## Required work
Quote every line of the two items below word for word, omitting the pictures from your answer.

## Materials provided
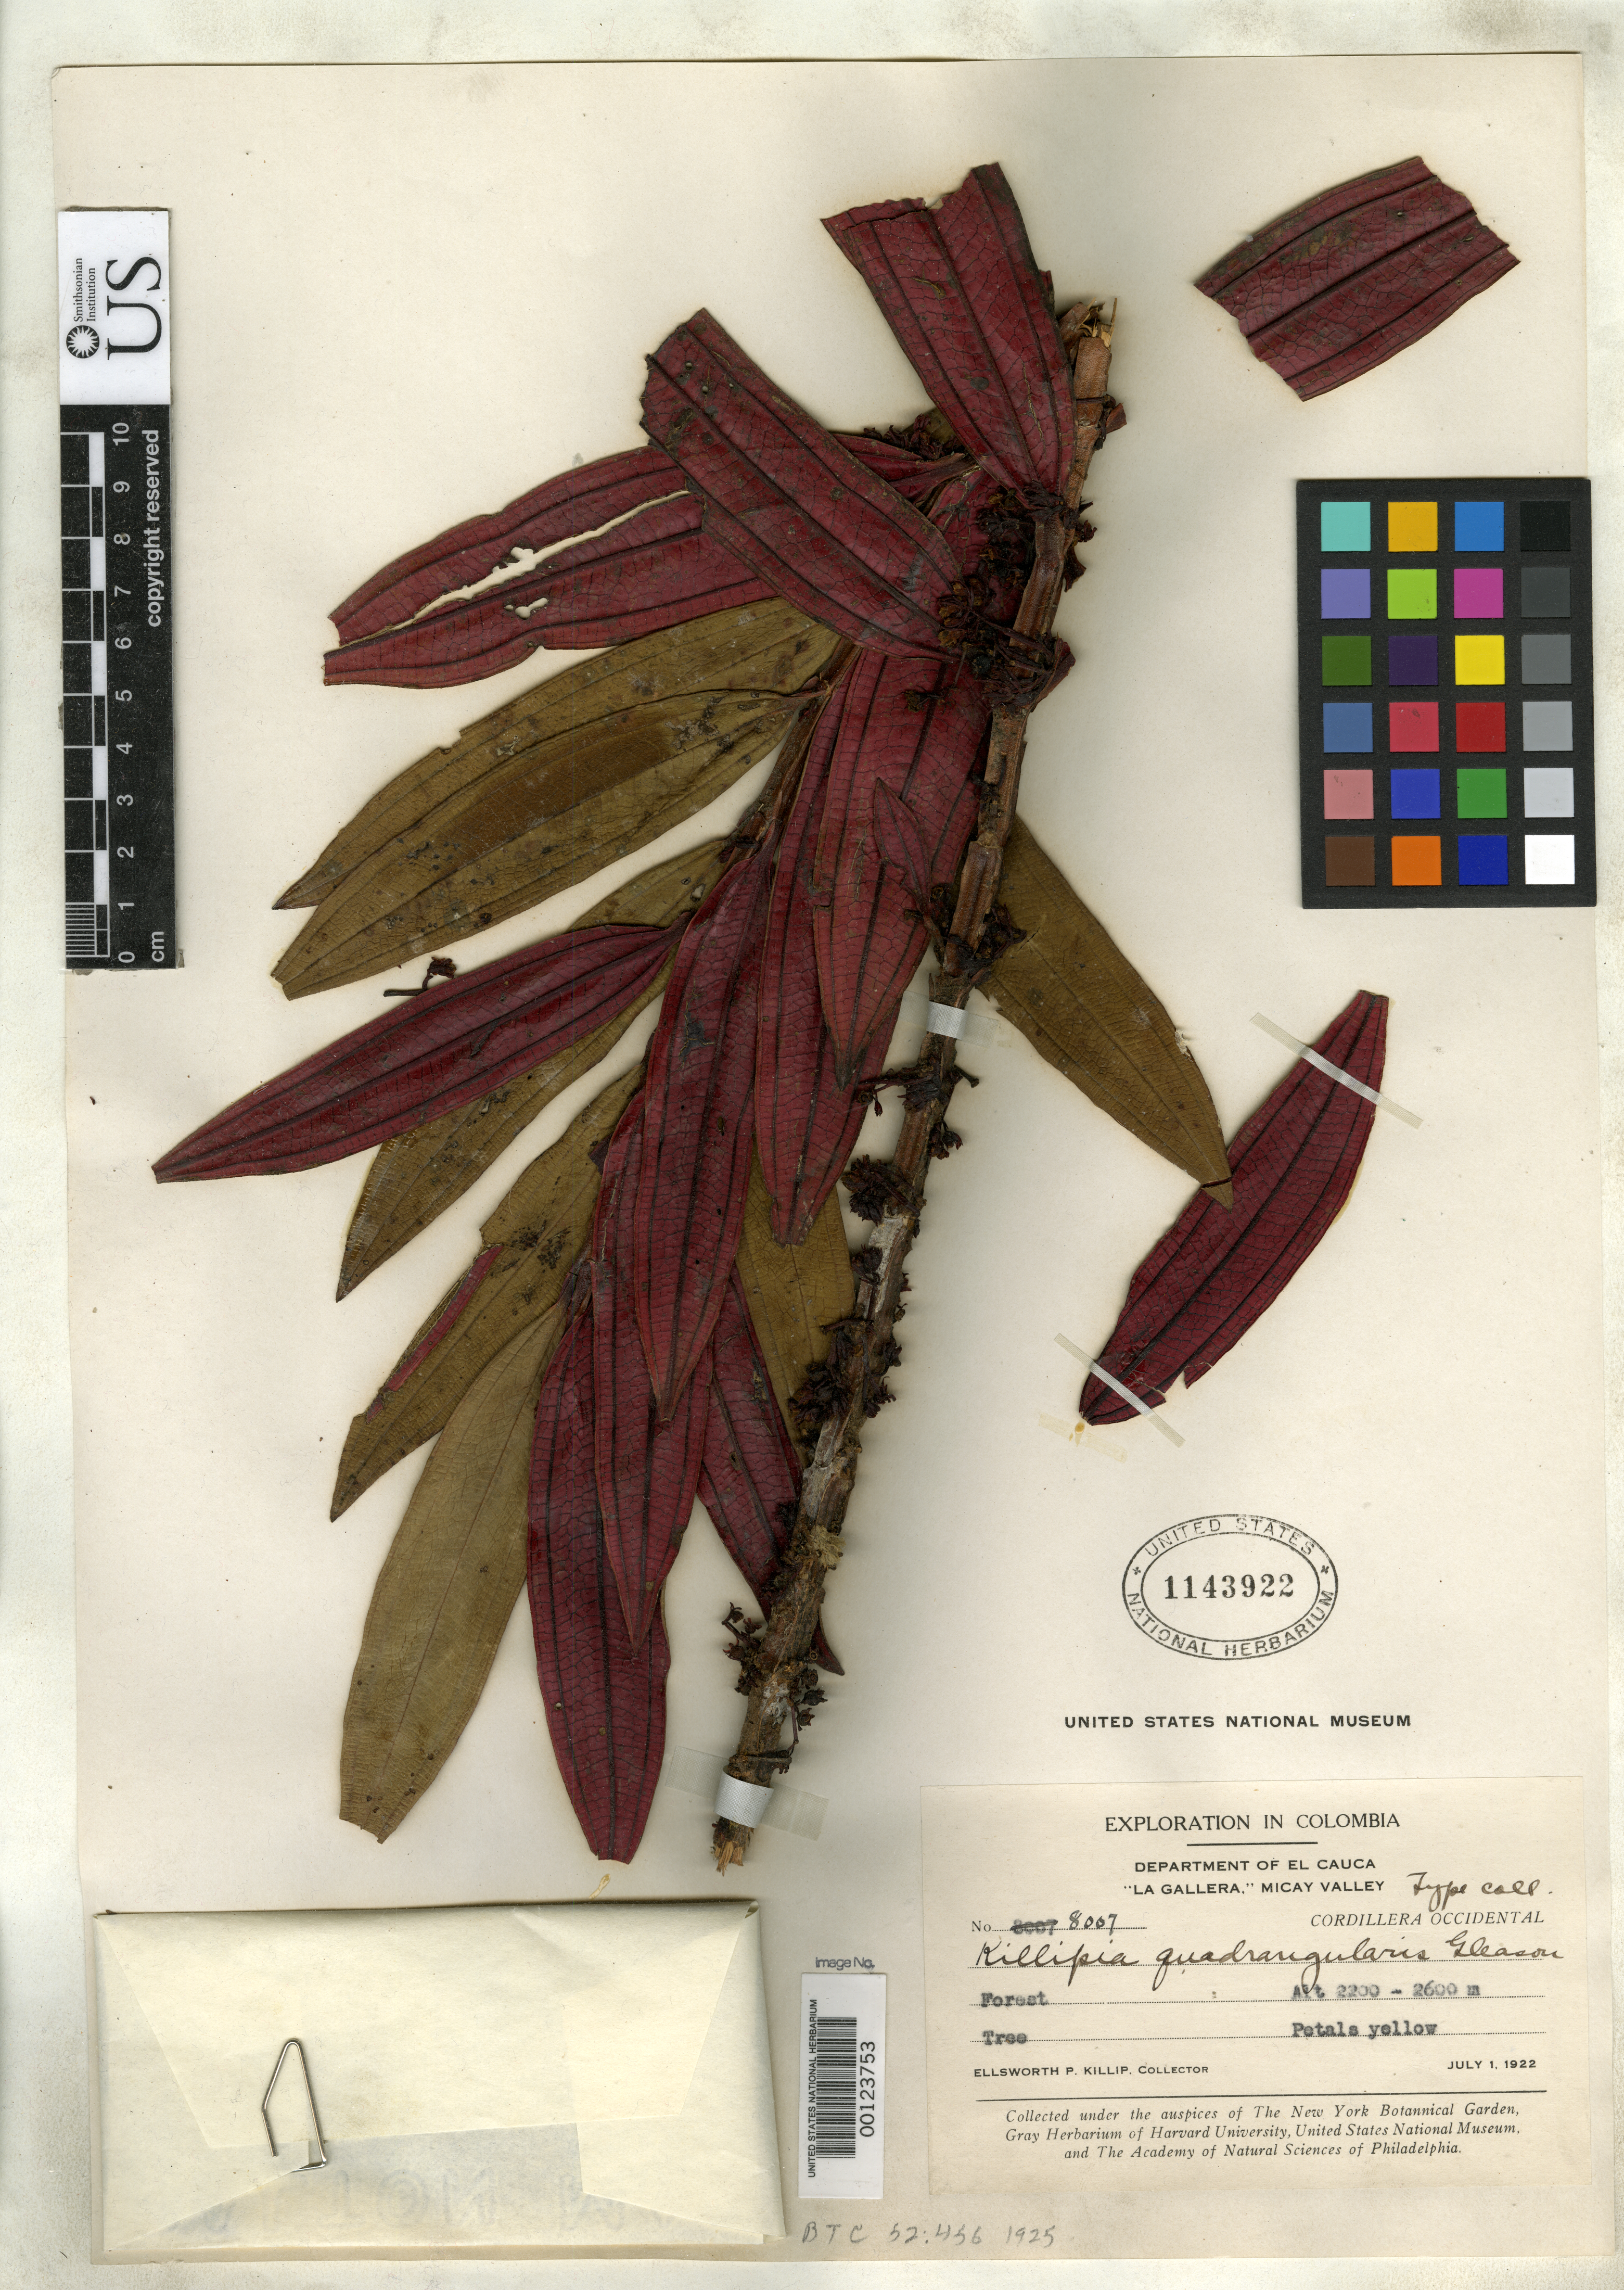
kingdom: Plantae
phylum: Tracheophyta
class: Magnoliopsida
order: Myrtales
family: Melastomataceae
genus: Killipia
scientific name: Killipia quadrangularis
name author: Gleason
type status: Isotype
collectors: E. P. Killip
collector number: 8007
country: Colombia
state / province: Cauca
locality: La Gallera, Micay Valley.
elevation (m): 2200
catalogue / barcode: US 1143922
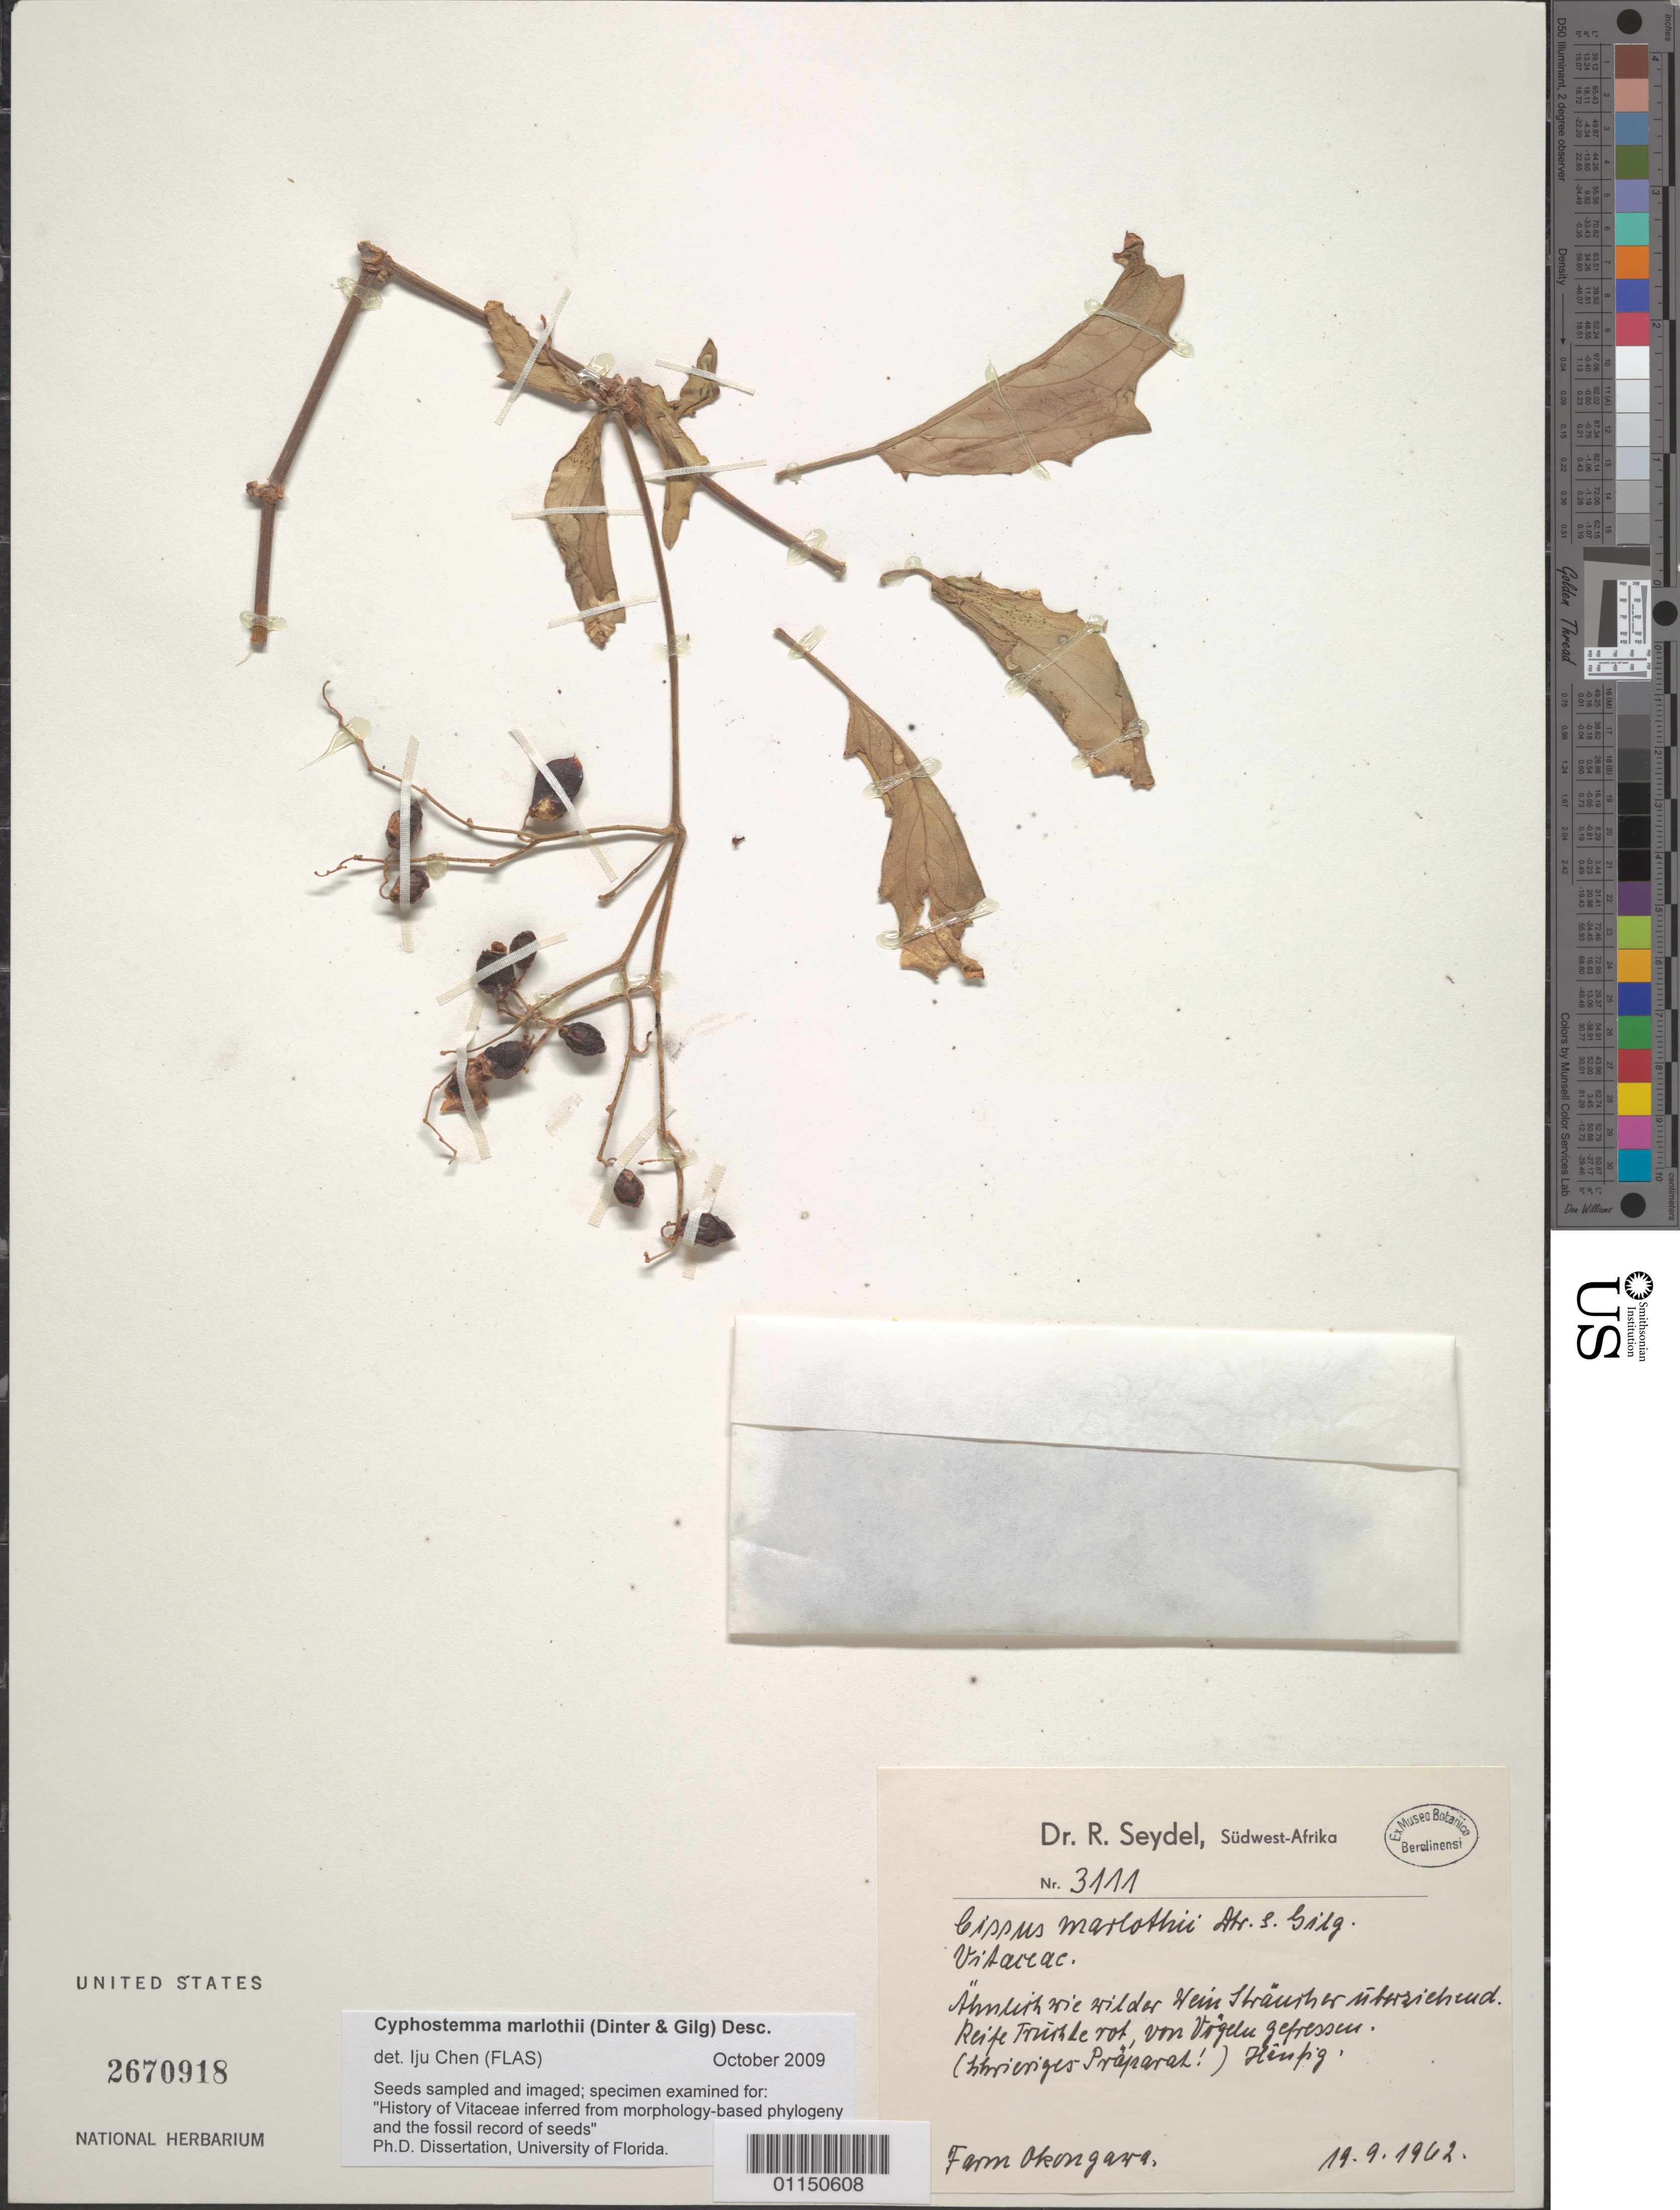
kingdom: Plantae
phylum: Tracheophyta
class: Magnoliopsida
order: Vitales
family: Vitaceae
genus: Cyphostemma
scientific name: Cyphostemma marlothii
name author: (Dinter & Gilg) Desc.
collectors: R. Seydel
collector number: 3111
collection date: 1962-09-19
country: Namibia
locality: Sudwest-Afrika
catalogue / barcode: US 2670918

## Output
kingdom: Plantae
phylum: Tracheophyta
class: Magnoliopsida
order: Myrtales
family: Melastomataceae
genus: Killipia
scientific name: Killipia quadrangularis
name author: Gleason
type status: Isotype
collectors: E. P. Killip
collector number: 8007
country: Colombia
state / province: Cauca
locality: La Gallera, Micay Valley.
elevation (m): 2200
catalogue / barcode: US 1143922
kingdom: Plantae
phylum: Tracheophyta
class: Magnoliopsida
order: Vitales
family: Vitaceae
genus: Cyphostemma
scientific name: Cyphostemma marlothii
name author: (Dinter & Gilg) Desc.
collectors: R. Seydel
collector number: 3111
collection date: 1962-09-19
country: Namibia
locality: Sudwest-Afrika
catalogue / barcode: US 2670918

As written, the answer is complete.